A number of less obvious factors also influence the relapse process. These covert antecedents include lifestyle factors, such as overall stress level, one’s temperament and personality, as well as cognitive marijuana addiction factors. These may serve to set up a relapse, for example, using rationalization, denial, or a desire for immediate gratification.

Holistic Treatments
Individual counseling provides a personalized approach to tackling substance use. Clients work with mental health professionals to develop strategies tailored to their specific relapse triggers. This personalized attention helps address unique circumstances, facilitating targeted recovery. Returning to drug or alcohol use after treatment for substance use disorder is a part of many people’s recovery journey. A person may make a plan to prevent this with support from a healthcare professional. Maintaining a relapse prevention plan involves regular reviews to assess its effectiveness.
How to Develop Coping Mechanisms for Unexpected Stress
- Learning and implementing effective stress management techniques is a vital aspect of relapse prevention.
- Relapse prevention at this stage means recognizing that you’re in emotional relapse and changing your behavior.
- It is often said that recovering individuals are as sick as their secrets.
Such results are unlikely outside of observed therapy due to frequent discontinuation. Relapse prevention at this stage means recognizing that you’re in emotional relapse and changing your behavior. Recognize that you’re isolating and remind yourself to ask for help. Recognize that your sleep and eating habits are slipping and practice self-care. If you find yourself having a desire to drink or get high and you are debating what to do, a great tool is playing the tape through first. To play the tape through, you must play out what will happen in your mind until the very end.
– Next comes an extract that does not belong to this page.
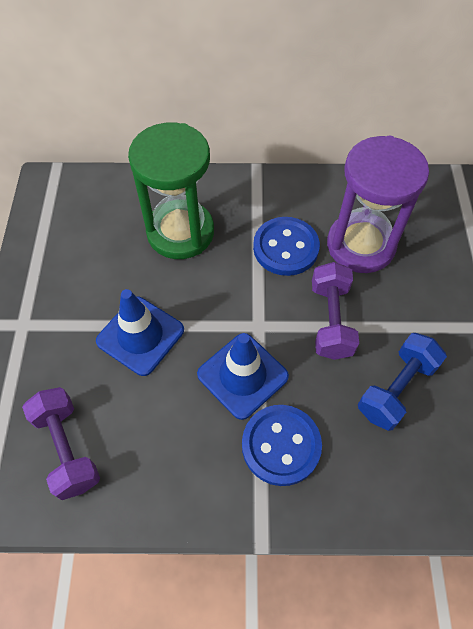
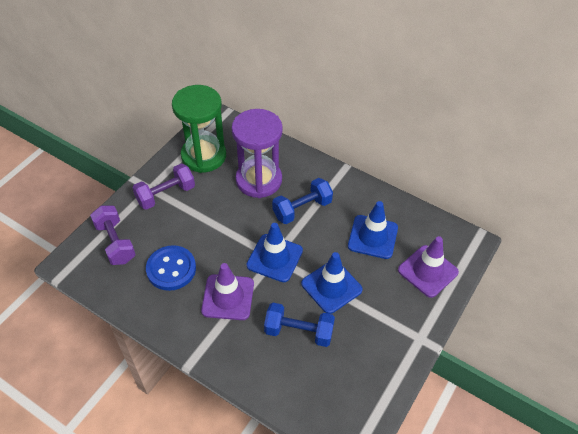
blue button: 2 -> 1
blue dumbbell: 1 -> 2
blue traffic cone: 2 -> 3
purple traffic cone: 0 -> 2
Substance Use Disorder Treatment
Treatment plans should be tailored to the patients individual needs and preferences, and take into consideration availability of different treatment modalities (e.g., residential versus outpatient treatment). Smooth and gradual transition from a higher to lower level of care can additionally facilitate recovery, as it gives the patient time to adapt. For each trigger or warning sign you have listed, try to think of a coping strategy you could use to overcome it.
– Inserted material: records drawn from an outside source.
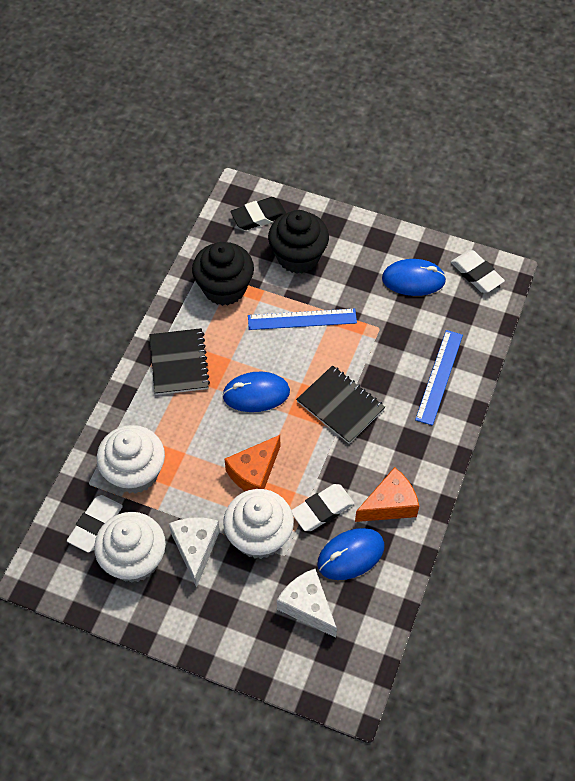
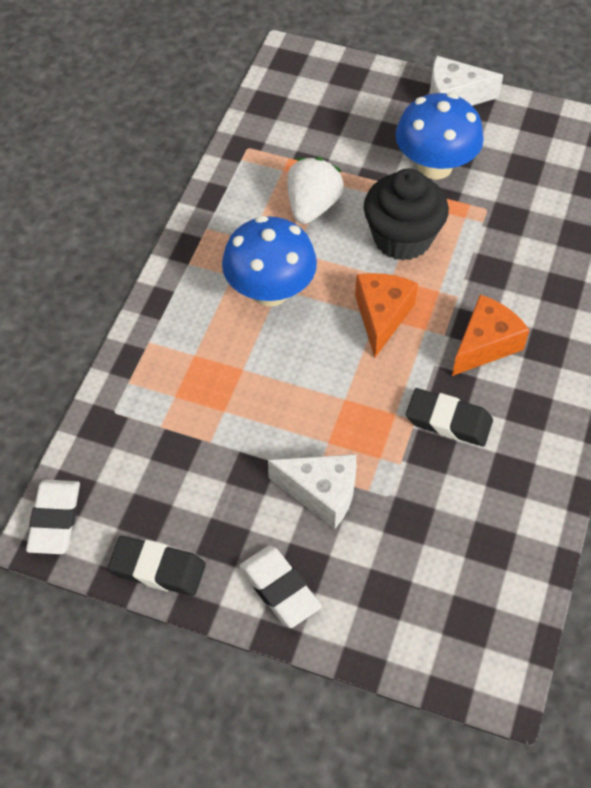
black cupcake: 2 -> 1
black eraser: 1 -> 2
black notebook: 2 -> 0
blue mouse: 3 -> 0
blue mushroom: 0 -> 2
blue ruler: 2 -> 0
white cupcake: 3 -> 0
white eraser: 3 -> 2
white strawberry: 0 -> 1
- Clients sometimes think that they have been so damaged by their addiction that they cannot experience joy, feel confident, or have healthy relationships 9.
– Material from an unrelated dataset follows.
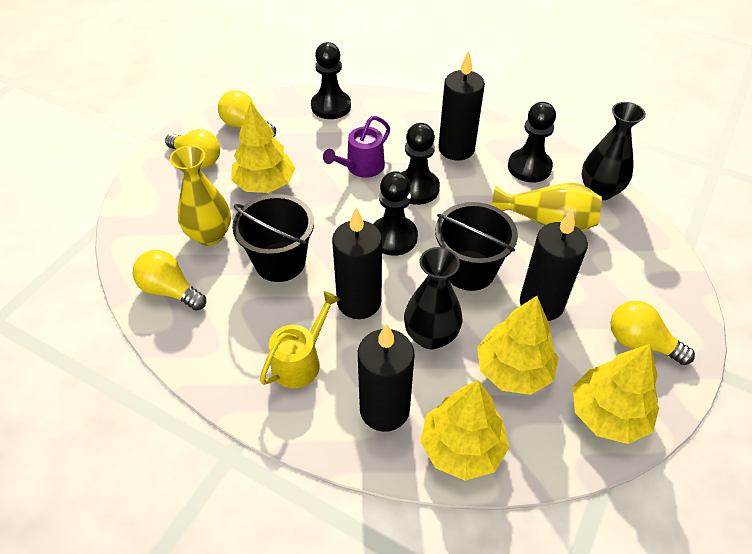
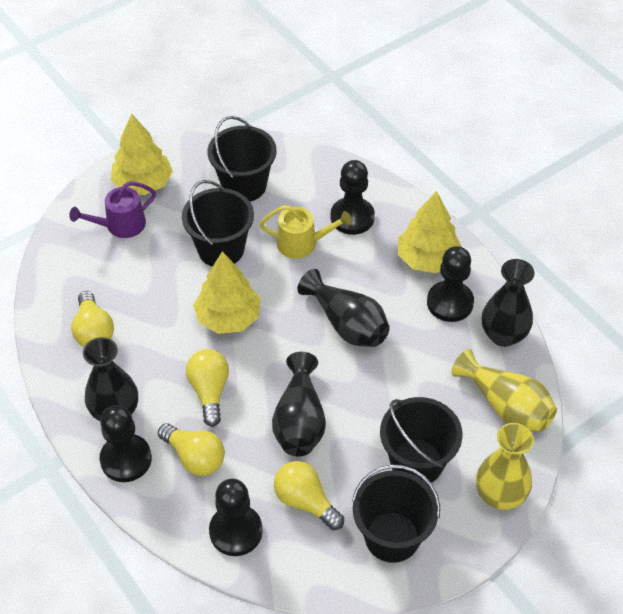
black bucket: 2 -> 4
black candle: 4 -> 0
black vase: 2 -> 4
yellow tree: 4 -> 3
- It’s important to know which triggers might cause you to relapse and come up with strategies for managing them.
- Probably the most important thing to understand about post-acute withdrawal is its prolonged duration, which can last up to 2 years 1,20.
- Clarity is an act of kindness, so be honest and straightforward in these conversations with your loved ones.
- If an individual remains in mental relapse long enough without the necessary coping skills, clinical experience has shown they are more likely to turn to drugs or alcohol just to escape their turmoil.

If addiction were so easy, people wouldn’t want to quit and wouldn’t have to quit. A basic fear of recovery is that the individual is not capable of recovery. The belief is that recovery requires some special strength or willpower that the individual does not possess. Past relapses are taken as proof that the individual does not have what it takes to recover 9.

Caffeine and Nicotine are Drugs, Why Are They Excused in Recovery?
For some individuals, being around particular places, circumstances, or people may increase the likelihood of them returning to use. Understanding which environmental factors are likely to cause a person to reuse can help them avoid these situations and prevent returning to use. Explore office-based opioid treatment options for effective addiction recovery and a path to a healthier life. Relapse occurs when someone in recovery returns to using drugs or alcohol relapse prevention skills after a period of sobriety. If you’re using free relapse prevention worksheets, such as our template at the top of this article, the key to developing a solid relapse prevention plan is to do so collaboratively. Emotional relapse relates to the thoughts and behaviors that may make a client vulnerable to relapse.